Inside Appalachia Associate Producer Eric Douglas began his journalism career in Matewan, West Virginia nearly 30 years ago. He recently revisited the town and sat down with Inside Appalachia Host Jessica Lilly to discuss what has changed and efforts to revitalize the town with tourism. 

The downturn of the coal industry hurt Matewan, like much of southern West Virginia. Government records show that there were 3,000 people working in coal mining 30 years ago in Mingo County, bringing in $130 million dollars in wages. Coal accounted for about one-third of all the jobs in the county and more than half of the total income. 

Today there are about 1,300 people working in the coal mining industry in Mingo, and $107 million worth of income. Adjusting for inflation, that income level is less than half of what it was in 1991. 

Douglas spoke to a number of people and visitors in the town to get their take on the efforts. David Hatfield owns the bed and breakfast in town. 

Credit Eric Douglas / WVPB
/
WVPB
Coal trucks regularly made their way through downtown Matewan, but the creation of the flood wall reoriented the town.

“Thirty years ago, you had coal trucks running up and down the street here, because the main highway came right through the middle of Mate Street,” he said. He explained they town had all of the traditional businesses, restaurants, and retail. 

Hatfield said as coal mining declined in the area, the businesses that served the miners did too. 

In 1997, the US Army Corps of Engineers completed a floodwall to protect the town from floods on the Tug River. It stands 30 feet high and surrounds the town as a massive concrete shield. 

“When the floodwall was done, they moved the road to main highway back here on the other side of town, so it took the traffic out of the main street here in town and that’s what killed downtown Matewan,” he said. 

Now, he said, he views the floodwall as an eventual blessing. Now tourists will be able to walk the downtown area without heavy traffic flowing through town. 

On a recent Monday afternoon, father and daughter duo, Bill and Gwynn Powell, from Georgia ate lunch in the Mexican restaurant in Matewan. They were visiting the town for its rich history. 

“We came specifically to Matwan because I’d wanted to see the site of the bloody Matewan business,” Bill said. “We will work our way back to Bramwell and to Coalwood and some places like that.”

The “bloody Matewan business” he’s referring to is the Matewan Massacre in 1920, a gunfight on the town streets during a particularly nasty coal mine strike. 

Gwynn said she was surprised by the variety of things to see and do as they traveled to places in McDowell and Mingo counties. 

“We’ve enjoyed having all the different foods,” she said. “We found an authentic Greek restaurant right there in the middle of Kimball. We pulled off and saw a coal being taken out and put on the train cars and had found abandoned cities.”

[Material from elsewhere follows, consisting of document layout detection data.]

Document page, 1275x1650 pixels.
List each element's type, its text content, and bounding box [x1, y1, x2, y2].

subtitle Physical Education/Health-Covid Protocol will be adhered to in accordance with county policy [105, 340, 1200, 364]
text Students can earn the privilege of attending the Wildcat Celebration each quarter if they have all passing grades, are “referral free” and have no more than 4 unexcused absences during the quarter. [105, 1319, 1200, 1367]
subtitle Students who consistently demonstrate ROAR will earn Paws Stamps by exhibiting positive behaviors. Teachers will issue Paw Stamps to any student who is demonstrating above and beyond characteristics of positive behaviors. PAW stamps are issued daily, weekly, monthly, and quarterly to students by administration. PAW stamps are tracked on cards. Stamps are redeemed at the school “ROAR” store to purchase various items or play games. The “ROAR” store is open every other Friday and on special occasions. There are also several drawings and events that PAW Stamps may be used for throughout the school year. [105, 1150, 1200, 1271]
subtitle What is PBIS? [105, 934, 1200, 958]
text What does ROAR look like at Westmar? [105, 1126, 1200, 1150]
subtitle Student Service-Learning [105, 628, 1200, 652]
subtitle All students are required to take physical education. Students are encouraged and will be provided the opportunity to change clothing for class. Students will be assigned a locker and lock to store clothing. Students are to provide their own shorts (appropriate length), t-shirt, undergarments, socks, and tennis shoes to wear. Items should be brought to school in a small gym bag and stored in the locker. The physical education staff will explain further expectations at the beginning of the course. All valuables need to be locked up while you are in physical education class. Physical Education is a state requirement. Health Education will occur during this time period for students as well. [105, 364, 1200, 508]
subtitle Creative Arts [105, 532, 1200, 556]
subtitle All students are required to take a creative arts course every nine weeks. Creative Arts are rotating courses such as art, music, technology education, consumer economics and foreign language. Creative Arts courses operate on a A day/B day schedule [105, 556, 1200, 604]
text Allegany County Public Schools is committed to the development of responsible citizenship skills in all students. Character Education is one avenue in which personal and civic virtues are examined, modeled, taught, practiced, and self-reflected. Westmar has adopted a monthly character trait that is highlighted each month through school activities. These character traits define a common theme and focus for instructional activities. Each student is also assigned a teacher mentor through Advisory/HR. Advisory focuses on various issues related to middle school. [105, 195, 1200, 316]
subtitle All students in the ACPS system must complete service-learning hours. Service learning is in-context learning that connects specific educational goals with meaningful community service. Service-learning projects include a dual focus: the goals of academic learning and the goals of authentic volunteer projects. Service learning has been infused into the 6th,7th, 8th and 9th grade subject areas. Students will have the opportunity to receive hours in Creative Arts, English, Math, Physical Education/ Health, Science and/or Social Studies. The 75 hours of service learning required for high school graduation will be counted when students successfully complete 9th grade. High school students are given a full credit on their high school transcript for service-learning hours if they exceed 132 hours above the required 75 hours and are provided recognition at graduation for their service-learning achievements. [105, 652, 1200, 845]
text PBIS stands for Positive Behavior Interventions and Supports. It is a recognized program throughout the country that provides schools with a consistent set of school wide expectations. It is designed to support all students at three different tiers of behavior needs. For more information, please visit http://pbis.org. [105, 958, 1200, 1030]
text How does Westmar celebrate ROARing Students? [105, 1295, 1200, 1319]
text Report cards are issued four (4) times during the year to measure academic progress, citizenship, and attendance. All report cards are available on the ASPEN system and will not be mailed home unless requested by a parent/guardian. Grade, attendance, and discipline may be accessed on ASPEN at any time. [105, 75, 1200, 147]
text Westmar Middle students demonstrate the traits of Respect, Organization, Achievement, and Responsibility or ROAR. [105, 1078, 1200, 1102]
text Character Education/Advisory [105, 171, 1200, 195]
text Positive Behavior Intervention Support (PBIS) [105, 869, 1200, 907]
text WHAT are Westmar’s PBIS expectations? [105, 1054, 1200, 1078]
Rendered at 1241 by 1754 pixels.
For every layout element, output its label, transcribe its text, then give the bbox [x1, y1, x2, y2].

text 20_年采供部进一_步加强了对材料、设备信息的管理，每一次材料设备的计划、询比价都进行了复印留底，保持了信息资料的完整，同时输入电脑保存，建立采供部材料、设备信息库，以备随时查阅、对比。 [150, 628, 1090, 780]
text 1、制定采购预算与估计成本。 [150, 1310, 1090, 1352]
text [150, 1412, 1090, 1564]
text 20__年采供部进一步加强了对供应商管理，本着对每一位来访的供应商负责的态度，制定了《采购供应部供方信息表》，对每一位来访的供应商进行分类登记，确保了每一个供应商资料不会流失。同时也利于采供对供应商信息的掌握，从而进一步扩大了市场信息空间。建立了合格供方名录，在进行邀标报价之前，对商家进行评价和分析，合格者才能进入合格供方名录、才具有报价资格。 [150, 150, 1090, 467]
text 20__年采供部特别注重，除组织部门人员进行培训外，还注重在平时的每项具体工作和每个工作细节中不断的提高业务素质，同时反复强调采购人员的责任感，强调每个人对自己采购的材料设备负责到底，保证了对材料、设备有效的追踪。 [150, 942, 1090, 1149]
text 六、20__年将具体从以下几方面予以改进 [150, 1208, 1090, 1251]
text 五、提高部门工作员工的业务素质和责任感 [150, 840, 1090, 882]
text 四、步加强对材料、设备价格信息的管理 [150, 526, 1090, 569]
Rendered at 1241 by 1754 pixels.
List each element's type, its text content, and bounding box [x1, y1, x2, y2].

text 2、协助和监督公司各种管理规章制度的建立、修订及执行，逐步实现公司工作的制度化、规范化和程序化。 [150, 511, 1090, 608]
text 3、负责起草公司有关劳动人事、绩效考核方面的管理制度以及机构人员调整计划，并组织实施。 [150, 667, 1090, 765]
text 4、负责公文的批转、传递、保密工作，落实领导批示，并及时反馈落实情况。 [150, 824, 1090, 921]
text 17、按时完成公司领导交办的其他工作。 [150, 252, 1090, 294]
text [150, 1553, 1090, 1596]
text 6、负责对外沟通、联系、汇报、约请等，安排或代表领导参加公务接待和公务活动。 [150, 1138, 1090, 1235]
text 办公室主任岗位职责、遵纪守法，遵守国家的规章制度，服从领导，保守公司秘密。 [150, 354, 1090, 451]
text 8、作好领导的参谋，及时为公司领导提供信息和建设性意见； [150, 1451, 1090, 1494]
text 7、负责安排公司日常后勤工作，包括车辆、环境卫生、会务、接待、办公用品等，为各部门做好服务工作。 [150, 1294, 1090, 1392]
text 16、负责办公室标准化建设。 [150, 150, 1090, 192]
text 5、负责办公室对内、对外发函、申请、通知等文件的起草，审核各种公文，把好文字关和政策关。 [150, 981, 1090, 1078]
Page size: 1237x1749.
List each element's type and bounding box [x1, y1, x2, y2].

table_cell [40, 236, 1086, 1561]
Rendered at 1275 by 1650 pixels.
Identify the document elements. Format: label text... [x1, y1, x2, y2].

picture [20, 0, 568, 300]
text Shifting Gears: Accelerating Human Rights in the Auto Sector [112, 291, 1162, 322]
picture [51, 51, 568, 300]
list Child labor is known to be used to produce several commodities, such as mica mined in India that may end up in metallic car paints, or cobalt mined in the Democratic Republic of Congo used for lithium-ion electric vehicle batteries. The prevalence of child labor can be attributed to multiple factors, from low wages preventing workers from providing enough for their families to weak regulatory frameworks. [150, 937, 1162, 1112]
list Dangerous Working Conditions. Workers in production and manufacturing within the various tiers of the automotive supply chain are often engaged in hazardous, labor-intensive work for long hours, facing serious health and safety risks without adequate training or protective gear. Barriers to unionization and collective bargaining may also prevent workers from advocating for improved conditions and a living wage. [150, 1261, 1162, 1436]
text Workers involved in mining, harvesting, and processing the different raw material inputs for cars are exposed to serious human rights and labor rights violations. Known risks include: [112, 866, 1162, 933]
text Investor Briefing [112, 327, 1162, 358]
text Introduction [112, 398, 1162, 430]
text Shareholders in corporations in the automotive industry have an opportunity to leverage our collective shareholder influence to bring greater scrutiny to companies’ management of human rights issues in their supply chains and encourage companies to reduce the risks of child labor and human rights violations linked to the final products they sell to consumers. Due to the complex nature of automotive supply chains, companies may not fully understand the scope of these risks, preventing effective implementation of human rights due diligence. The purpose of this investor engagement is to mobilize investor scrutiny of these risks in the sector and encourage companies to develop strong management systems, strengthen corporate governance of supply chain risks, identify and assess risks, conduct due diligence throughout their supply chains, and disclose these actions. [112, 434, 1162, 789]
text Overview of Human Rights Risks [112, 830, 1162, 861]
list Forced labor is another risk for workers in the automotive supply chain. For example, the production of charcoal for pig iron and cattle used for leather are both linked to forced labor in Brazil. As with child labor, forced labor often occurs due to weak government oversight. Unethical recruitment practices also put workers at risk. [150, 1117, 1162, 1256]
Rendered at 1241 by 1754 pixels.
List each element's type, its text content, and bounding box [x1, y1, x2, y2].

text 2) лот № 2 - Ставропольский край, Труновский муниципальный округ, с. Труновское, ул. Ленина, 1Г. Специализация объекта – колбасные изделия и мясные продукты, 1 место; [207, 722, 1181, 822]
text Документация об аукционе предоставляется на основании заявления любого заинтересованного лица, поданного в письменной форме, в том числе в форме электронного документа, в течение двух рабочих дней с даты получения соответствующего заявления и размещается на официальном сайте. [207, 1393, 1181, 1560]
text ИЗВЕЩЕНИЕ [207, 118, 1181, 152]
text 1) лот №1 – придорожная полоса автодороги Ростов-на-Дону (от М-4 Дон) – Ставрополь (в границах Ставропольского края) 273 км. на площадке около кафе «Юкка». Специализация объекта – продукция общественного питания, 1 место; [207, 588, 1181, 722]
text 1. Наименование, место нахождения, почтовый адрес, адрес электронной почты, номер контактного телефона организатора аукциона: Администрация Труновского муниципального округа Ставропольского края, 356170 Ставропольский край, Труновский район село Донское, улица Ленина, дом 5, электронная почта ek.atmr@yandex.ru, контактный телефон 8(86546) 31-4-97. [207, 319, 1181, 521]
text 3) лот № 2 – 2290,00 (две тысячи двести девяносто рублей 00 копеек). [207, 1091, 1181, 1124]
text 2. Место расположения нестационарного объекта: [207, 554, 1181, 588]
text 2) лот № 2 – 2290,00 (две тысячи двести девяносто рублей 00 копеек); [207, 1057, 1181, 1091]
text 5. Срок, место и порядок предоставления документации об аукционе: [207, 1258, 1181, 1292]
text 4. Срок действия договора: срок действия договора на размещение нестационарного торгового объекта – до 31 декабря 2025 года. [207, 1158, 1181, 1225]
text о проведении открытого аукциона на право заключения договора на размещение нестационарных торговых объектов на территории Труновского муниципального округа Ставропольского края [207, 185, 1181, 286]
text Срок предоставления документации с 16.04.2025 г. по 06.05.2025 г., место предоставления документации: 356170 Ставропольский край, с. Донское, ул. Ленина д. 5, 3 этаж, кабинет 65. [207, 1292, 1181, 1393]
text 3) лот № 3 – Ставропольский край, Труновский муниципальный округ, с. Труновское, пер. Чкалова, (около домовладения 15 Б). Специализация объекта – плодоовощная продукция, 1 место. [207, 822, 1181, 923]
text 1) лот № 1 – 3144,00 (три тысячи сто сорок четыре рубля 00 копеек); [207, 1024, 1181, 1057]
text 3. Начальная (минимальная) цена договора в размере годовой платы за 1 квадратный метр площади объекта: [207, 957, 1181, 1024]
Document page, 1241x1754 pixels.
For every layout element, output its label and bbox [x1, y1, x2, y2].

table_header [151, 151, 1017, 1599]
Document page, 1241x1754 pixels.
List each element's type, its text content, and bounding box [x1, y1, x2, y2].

Rich Roach from Hagerstown, Maryland has been coming to Matewan for the last several years. He was originally inspired to make the visit by the film Matewan. 

The film “Matewan” depicts the strike and the gunfight that Bill Powell referred to. It was directed by John Sayles and premiered in 1987.

“When we got down here, we got more interested in the Hatfields and McCoys component as well as as the Matewan component,” he said.

This story is part of an episode of Inside Appalachia that explores tourism in southern West Virginia and the lasting impacts the Hatfield and McCoy feud has had on the region’s identity.